Work item =
Copy exactly, line for line, the part of the listing from the line containing "[414,74,595,93] 是可接受的传输计划 ->" through its last line, and nothing else.

Data section =
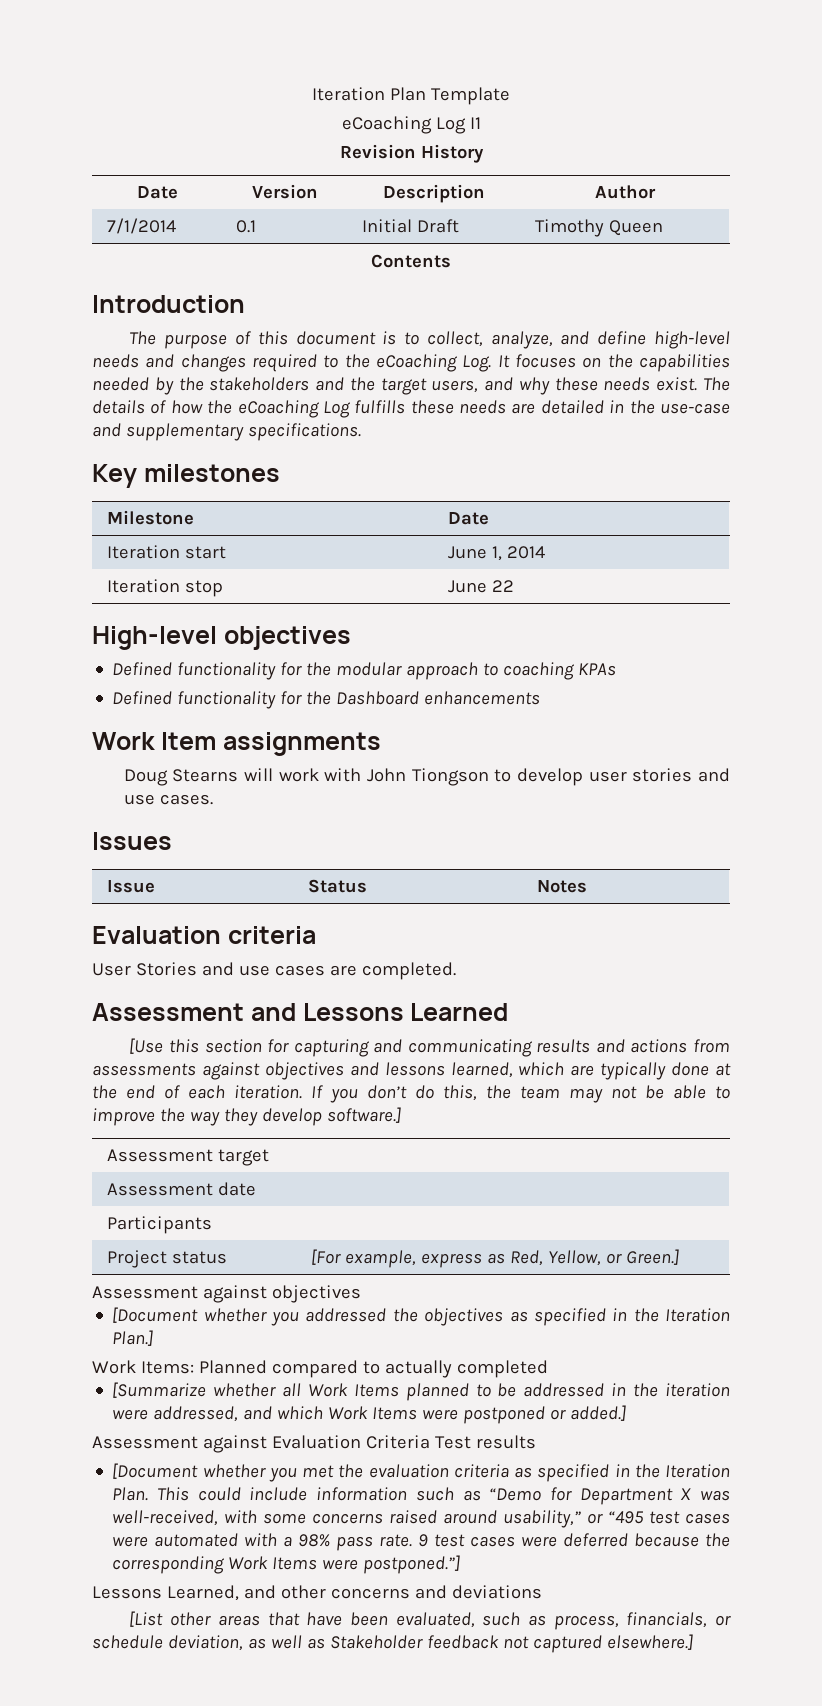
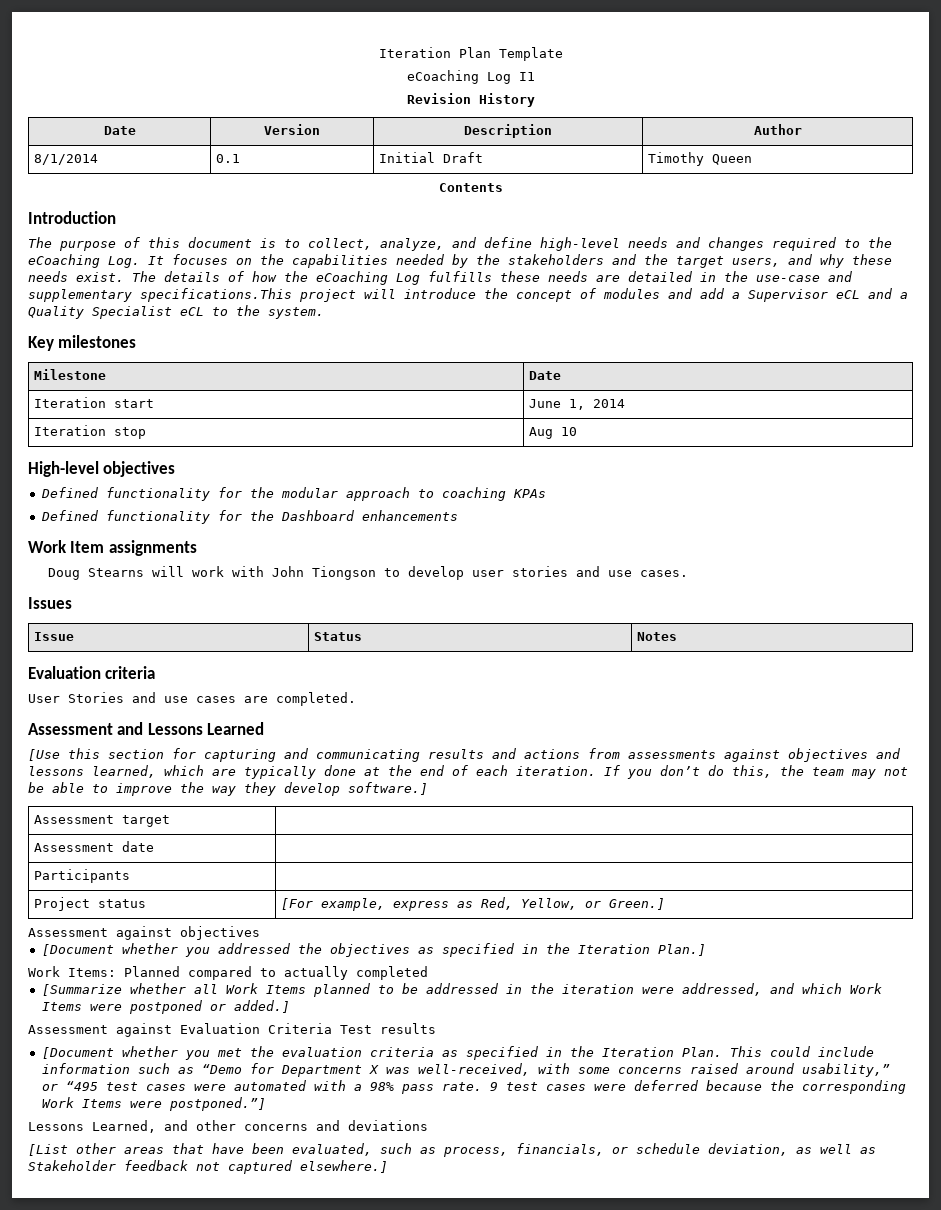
[106,218,176,234] 7/1/2014 -> [33,154,98,165] 8/1/2014
[247,423,361,441] specifications. -> [140,288,908,302] [28,305,324,319] specifications.This project will introduce the concept of modules and add a Supervisor eCL and a Quality Specialist eCL to the system.
[447,580,514,593] June 22 -> [528,427,577,439] Aug 10

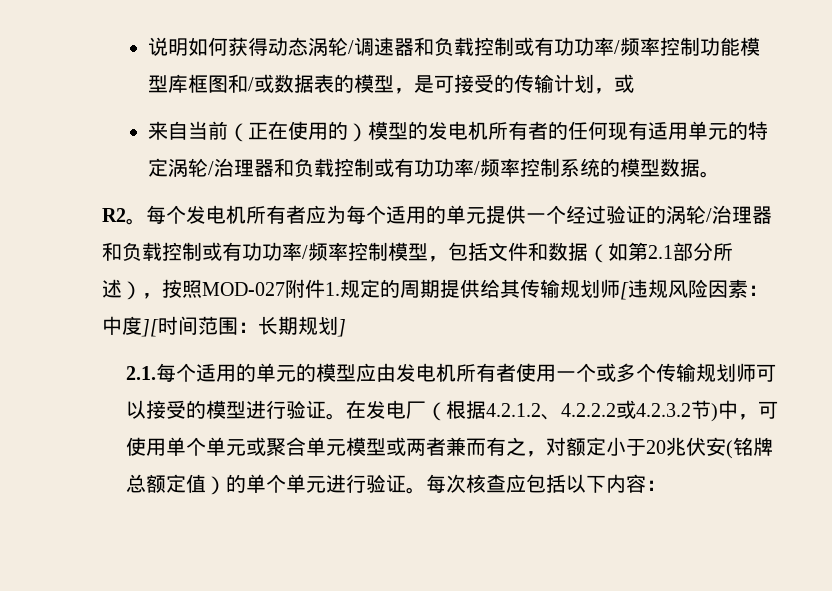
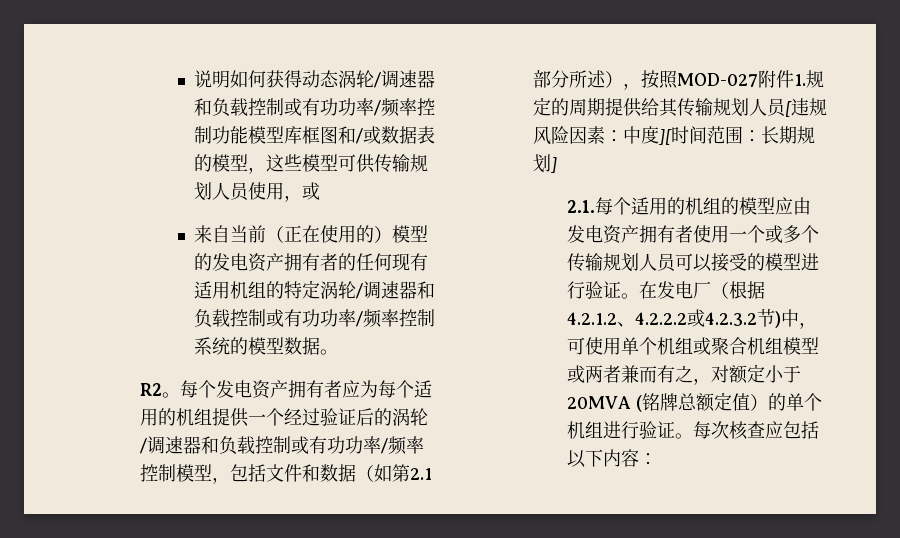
[414,74,595,93] 是可接受的传输计划 -> [265,154,428,173] [193,182,284,201] 这些模型可供传输规划人员使用
[468,121,509,140] 机所 -> [247,253,302,272] 资产拥
[688,121,729,140] 单元 -> [229,281,266,299] 机组
[214,158,255,177] 治理 -> [362,281,399,299] 调速
[225,205,266,224] 机所 -> [252,380,307,399] 资产拥
[445,205,486,224] 单元 -> [176,408,213,426] 机组
(646, 214) none -> [356,408,375,426] 后
[711,205,752,224] 治理 -> [147,436,184,454] 调速
[599,279,620,298] 师 -> [749,98,788,117] 人员
[256,363,297,382] 单元 -> [685,197,722,215] 机组
[436,363,477,382] 机所 -> [603,225,658,244] 资产拥
[736,363,757,382] 师 -> [639,253,678,272] 人员
[206,437,347,456] 单元或聚合单元 -> [657,337,784,355] 机组或聚合机组
[646,437,727,456] 20兆伏安 -> [567,396,632,409] 20MVA
[286,474,327,493] 单元 -> [567,421,604,439] 机组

Result for this exercise =
[414,74,595,93] 是可接受的传输计划 -> [265,154,428,173] [193,182,284,201] 这些模型可供传输规划人员使用
[468,121,509,140] 机所 -> [247,253,302,272] 资产拥
[688,121,729,140] 单元 -> [229,281,266,299] 机组
[214,158,255,177] 治理 -> [362,281,399,299] 调速
[225,205,266,224] 机所 -> [252,380,307,399] 资产拥
[445,205,486,224] 单元 -> [176,408,213,426] 机组
(646, 214) none -> [356,408,375,426] 后
[711,205,752,224] 治理 -> [147,436,184,454] 调速
[599,279,620,298] 师 -> [749,98,788,117] 人员
[256,363,297,382] 单元 -> [685,197,722,215] 机组
[436,363,477,382] 机所 -> [603,225,658,244] 资产拥
[736,363,757,382] 师 -> [639,253,678,272] 人员
[206,437,347,456] 单元或聚合单元 -> [657,337,784,355] 机组或聚合机组
[646,437,727,456] 20兆伏安 -> [567,396,632,409] 20MVA
[286,474,327,493] 单元 -> [567,421,604,439] 机组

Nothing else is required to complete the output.